Work required
Rewrite the data below with "Inspection form" changed to "Check sheet" wherever it appears, keeping everything else the same. Leave the pictures out.

Working data
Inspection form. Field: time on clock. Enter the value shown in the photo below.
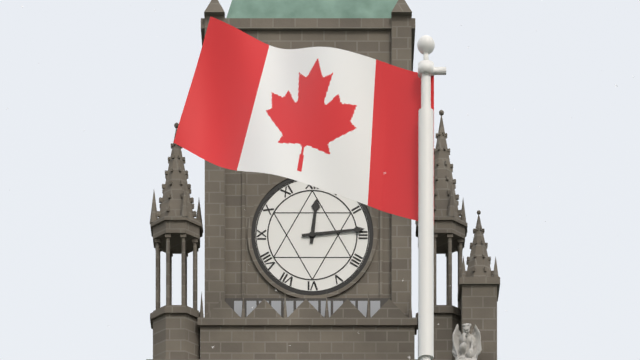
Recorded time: 12:14
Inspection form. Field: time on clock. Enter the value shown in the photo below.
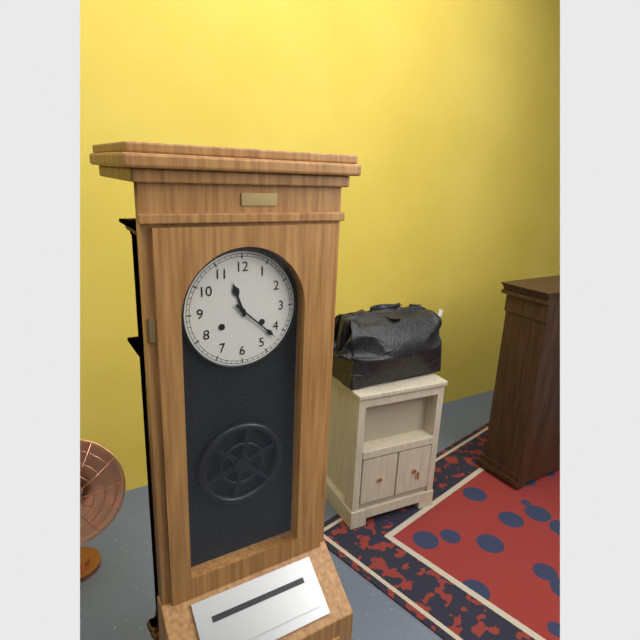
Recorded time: 11:22
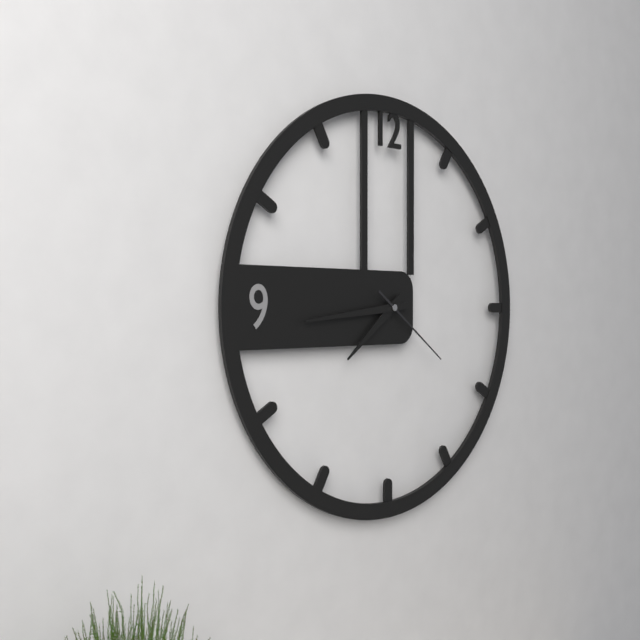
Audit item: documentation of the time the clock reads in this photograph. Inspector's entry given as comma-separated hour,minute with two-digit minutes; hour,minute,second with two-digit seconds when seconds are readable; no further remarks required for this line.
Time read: 7,44,21
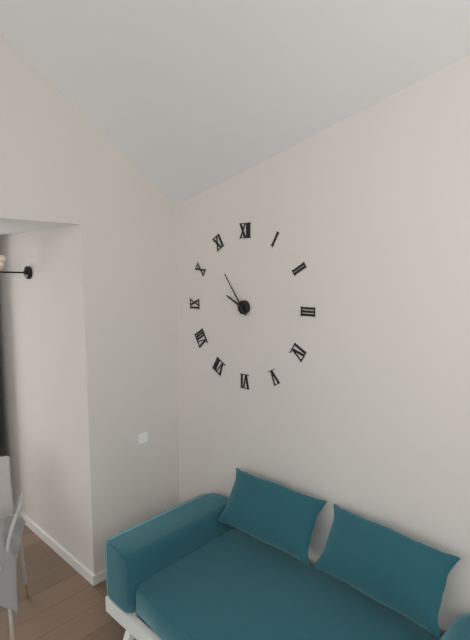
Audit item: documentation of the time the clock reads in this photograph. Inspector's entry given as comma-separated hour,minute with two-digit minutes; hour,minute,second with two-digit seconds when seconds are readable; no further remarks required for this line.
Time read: 9,54
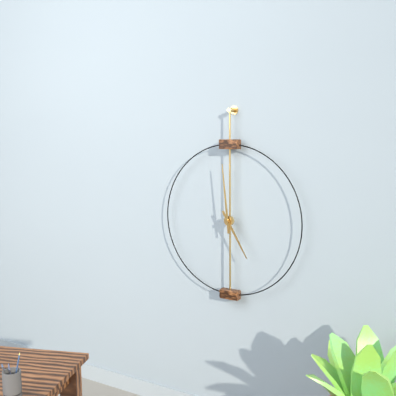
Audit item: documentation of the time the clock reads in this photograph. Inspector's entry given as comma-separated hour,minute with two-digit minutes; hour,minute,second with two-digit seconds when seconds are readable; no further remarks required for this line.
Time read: 4,59
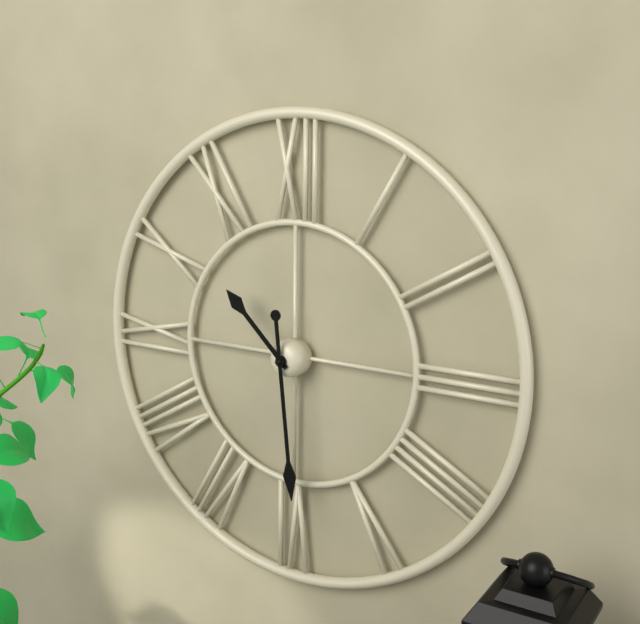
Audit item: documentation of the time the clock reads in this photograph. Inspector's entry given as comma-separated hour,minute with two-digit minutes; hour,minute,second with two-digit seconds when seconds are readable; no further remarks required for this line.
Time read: 10,29
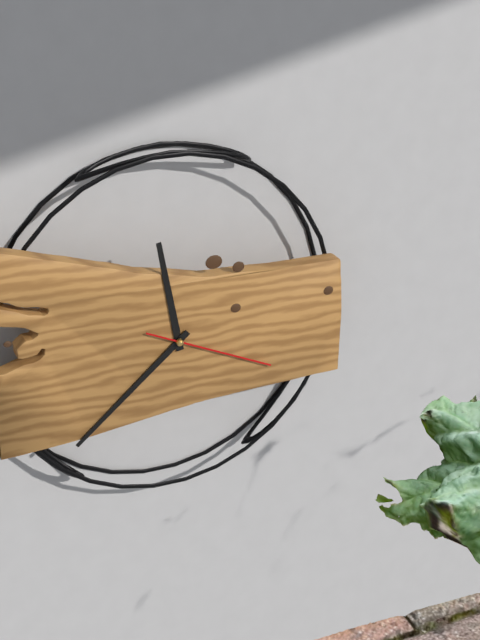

Task response
Check sheet. Field: time on clock. Enter the value shown in the photo below.
Recorded time: 12:14
Check sheet. Field: time on clock. Enter the value shown in the photo below.
Recorded time: 11:22
Audit item: documentation of the time the clock reads in this photograph. Inspector's entry given as comma-separated hour,minute with two-digit minutes; hour,minute,second with two-digit seconds when seconds are readable; no further remarks required for this line.
Time read: 7,44,21
Audit item: documentation of the time the clock reads in this photograph. Inspector's entry given as comma-separated hour,minute with two-digit minutes; hour,minute,second with two-digit seconds when seconds are readable; no further remarks required for this line.
Time read: 9,54
Audit item: documentation of the time the clock reads in this photograph. Inspector's entry given as comma-separated hour,minute with two-digit minutes; hour,minute,second with two-digit seconds when seconds are readable; no further remarks required for this line.
Time read: 4,59
Audit item: documentation of the time the clock reads in this photograph. Inspector's entry given as comma-separated hour,minute with two-digit minutes; hour,minute,second with two-digit seconds when seconds are readable; no further remarks required for this line.
Time read: 10,29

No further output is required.